Before the pandemic closed doors and gates for us, "Sarah Plays a Werewolf" (2017) was about to be screened as part of a performing arts festival. I do not know if it was to be its first showing in Panama, or a revival. The truth is that I had not heard anyone say a word about this Swiss film, and for that matter, almost all the cinema not produced in North America. Not because people were uninterested or rejected the product, but because, like me, until last night, they did not know about it. A friend passed it to me, and he just said "Watch this, it is good."
I think "good" is not the most apt word to appreciate it... "necessary" is more appropriate, because, as much as we may repel the topics it addresses, however indifferent a Swiss girl in crisis is to us, this film and its portraits can be found in our societies with other names, cultures, skin colors, social or educational levels: difficult adolescence, forced maturation, kids too sensitive, emotional fibers too fragile not to break, rapture for suicide, fondness for lies, sexual harassment in family... all uncomfortable and disturbing, like a basket full of flying cockroaches, that we dare not uncover.
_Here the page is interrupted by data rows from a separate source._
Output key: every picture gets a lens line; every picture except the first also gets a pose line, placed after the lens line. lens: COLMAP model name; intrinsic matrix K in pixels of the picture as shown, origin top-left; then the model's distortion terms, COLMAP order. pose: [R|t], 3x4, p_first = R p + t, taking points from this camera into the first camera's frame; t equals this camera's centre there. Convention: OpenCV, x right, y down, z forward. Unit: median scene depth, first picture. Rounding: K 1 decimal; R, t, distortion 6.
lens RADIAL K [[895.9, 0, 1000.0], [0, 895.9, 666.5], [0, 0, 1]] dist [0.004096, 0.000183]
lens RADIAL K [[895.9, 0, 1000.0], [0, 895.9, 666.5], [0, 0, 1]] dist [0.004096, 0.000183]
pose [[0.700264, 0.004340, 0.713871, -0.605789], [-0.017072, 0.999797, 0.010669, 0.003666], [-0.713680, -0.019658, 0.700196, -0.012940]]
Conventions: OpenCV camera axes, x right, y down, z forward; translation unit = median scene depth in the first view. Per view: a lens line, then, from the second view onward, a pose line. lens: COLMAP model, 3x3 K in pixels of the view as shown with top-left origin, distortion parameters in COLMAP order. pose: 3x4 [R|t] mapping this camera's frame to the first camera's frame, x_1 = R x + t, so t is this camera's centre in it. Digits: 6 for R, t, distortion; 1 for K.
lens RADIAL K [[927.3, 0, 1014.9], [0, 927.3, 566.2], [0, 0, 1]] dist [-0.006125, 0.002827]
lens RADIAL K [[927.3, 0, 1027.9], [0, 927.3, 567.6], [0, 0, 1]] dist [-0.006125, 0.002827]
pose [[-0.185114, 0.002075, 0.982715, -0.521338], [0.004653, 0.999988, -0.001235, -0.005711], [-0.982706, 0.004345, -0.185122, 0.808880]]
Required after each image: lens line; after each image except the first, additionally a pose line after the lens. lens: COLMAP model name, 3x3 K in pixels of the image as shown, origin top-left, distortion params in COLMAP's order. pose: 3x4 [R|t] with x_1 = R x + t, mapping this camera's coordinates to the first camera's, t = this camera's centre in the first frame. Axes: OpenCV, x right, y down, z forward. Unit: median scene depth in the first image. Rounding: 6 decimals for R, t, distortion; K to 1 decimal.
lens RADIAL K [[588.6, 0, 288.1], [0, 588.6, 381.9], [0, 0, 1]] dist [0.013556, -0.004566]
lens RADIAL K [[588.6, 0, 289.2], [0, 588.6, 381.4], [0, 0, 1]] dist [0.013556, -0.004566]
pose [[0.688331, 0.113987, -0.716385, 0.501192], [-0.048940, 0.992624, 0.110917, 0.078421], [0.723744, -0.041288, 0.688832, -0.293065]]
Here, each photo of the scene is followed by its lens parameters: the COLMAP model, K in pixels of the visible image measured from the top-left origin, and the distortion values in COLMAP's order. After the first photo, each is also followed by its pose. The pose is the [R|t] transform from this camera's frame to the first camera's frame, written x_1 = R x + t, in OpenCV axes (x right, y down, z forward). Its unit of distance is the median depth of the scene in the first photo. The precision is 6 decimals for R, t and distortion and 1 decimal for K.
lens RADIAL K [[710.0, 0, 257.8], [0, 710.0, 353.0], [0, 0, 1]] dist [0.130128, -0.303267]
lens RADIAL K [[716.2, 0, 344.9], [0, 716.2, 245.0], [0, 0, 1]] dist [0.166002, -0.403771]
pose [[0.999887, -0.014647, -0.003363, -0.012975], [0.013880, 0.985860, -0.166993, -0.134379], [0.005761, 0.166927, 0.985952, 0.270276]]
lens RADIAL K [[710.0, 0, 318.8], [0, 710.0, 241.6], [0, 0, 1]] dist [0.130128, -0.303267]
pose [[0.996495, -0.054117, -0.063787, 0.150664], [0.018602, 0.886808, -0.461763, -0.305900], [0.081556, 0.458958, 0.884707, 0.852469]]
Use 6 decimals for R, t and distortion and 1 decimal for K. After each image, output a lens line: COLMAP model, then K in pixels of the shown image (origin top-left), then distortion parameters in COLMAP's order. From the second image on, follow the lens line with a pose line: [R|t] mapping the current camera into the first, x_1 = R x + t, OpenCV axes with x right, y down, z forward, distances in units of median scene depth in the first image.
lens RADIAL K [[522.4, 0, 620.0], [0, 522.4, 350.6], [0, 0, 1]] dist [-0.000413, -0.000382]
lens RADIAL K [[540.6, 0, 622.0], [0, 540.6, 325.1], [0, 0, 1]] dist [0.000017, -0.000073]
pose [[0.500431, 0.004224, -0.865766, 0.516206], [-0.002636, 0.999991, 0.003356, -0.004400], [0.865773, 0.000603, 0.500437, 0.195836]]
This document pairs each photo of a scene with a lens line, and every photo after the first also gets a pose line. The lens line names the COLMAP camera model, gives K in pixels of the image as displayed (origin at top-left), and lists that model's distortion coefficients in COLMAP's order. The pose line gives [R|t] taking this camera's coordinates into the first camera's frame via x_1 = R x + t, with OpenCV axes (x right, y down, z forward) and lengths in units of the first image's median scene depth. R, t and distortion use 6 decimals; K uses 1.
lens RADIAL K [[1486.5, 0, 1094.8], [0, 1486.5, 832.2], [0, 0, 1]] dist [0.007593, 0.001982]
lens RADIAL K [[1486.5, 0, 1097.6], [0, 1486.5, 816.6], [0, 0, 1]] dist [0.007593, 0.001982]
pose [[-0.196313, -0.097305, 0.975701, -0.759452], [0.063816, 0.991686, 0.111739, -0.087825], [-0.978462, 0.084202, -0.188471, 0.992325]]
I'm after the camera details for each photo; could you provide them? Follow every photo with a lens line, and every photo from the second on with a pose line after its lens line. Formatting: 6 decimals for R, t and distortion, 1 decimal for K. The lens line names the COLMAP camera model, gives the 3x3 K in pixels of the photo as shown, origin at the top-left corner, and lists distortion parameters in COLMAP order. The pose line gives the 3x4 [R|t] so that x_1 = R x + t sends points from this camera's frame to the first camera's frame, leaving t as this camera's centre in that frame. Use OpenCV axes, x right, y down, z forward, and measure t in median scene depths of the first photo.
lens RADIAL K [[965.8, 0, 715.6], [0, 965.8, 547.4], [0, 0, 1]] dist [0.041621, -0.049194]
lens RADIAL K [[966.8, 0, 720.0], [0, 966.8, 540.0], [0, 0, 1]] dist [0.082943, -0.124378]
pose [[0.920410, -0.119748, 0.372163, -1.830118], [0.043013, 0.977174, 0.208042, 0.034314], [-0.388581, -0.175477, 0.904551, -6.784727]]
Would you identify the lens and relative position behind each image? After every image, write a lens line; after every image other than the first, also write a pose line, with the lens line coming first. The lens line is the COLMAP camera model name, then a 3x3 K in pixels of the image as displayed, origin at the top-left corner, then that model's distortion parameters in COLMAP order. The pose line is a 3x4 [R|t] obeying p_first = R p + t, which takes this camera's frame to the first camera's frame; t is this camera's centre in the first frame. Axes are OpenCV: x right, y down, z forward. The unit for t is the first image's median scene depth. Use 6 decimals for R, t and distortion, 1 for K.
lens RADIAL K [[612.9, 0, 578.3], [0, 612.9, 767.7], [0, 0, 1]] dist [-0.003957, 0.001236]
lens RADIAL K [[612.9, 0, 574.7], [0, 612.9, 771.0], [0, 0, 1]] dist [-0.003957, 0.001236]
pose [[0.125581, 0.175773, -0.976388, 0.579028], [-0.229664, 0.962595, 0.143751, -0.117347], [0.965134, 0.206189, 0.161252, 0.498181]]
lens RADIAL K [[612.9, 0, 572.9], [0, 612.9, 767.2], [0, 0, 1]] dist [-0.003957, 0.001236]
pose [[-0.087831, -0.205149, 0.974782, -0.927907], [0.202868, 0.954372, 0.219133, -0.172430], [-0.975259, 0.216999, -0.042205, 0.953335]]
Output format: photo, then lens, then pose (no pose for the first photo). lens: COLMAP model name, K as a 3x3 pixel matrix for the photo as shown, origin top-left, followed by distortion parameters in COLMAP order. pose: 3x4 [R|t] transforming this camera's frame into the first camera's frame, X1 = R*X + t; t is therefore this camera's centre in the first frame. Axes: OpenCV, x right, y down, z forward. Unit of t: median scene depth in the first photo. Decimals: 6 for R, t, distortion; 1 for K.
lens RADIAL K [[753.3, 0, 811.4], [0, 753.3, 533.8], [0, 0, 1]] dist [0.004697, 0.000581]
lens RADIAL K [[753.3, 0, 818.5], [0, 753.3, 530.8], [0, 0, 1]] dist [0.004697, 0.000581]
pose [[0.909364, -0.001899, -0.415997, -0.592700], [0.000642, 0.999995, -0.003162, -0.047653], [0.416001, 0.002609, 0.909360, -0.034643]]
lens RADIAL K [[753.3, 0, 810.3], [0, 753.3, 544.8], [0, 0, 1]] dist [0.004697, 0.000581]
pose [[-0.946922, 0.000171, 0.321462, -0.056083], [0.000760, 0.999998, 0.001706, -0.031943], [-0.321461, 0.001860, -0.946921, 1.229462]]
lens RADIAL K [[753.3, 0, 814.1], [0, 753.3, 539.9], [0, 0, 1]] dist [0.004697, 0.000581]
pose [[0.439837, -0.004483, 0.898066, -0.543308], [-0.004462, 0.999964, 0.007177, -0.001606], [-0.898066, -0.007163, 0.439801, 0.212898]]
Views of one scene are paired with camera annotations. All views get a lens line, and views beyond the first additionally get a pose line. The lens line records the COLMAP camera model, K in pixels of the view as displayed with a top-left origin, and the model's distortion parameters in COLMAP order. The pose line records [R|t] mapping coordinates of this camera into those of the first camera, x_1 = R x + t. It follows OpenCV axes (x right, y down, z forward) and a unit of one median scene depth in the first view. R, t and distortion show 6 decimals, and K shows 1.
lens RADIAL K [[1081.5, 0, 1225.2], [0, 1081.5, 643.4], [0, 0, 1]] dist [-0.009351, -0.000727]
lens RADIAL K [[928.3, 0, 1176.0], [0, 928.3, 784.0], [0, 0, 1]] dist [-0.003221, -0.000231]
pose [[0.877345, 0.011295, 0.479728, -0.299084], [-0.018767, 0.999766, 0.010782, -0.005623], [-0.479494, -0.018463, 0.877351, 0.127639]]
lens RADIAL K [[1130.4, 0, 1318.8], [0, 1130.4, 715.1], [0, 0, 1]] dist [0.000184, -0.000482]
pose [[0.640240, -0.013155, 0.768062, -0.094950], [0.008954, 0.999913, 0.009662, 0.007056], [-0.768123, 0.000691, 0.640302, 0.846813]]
Sarah is 17 years old and taking a theater course, in which it is evident that her information, education and ability are above what the rest of the class know, including her teacher. The course goes from reading classics to collective creation, while in her personal life, Sarah seeks affection but only finds rejection from her peers, on the one hand, or incestuous signs, from her father's groping possessiveness. Sarah's fascination with suicide grows: her imaginary boyfriend Luke, her brother Sebastian, and Juliet (that is, Romeo's girl) all were seeking truth by killing themselves. Sarah is a bomb about to detonate, wandering the streets of Geneva. It is no wonder that, despite its 86 minutes, the dense symptomatology of her nameless ailment makes the movie seem longer.
In summary, it welcomes a new unknown filmmaker, Katharina Wyss, who contributes one more case to illustrate the decline of the northern West and its main victims, the young. It is not that we are better in the South, but maybe our decline is more evident and rawer, so the "discreet charm" can hardly hide the symptoms.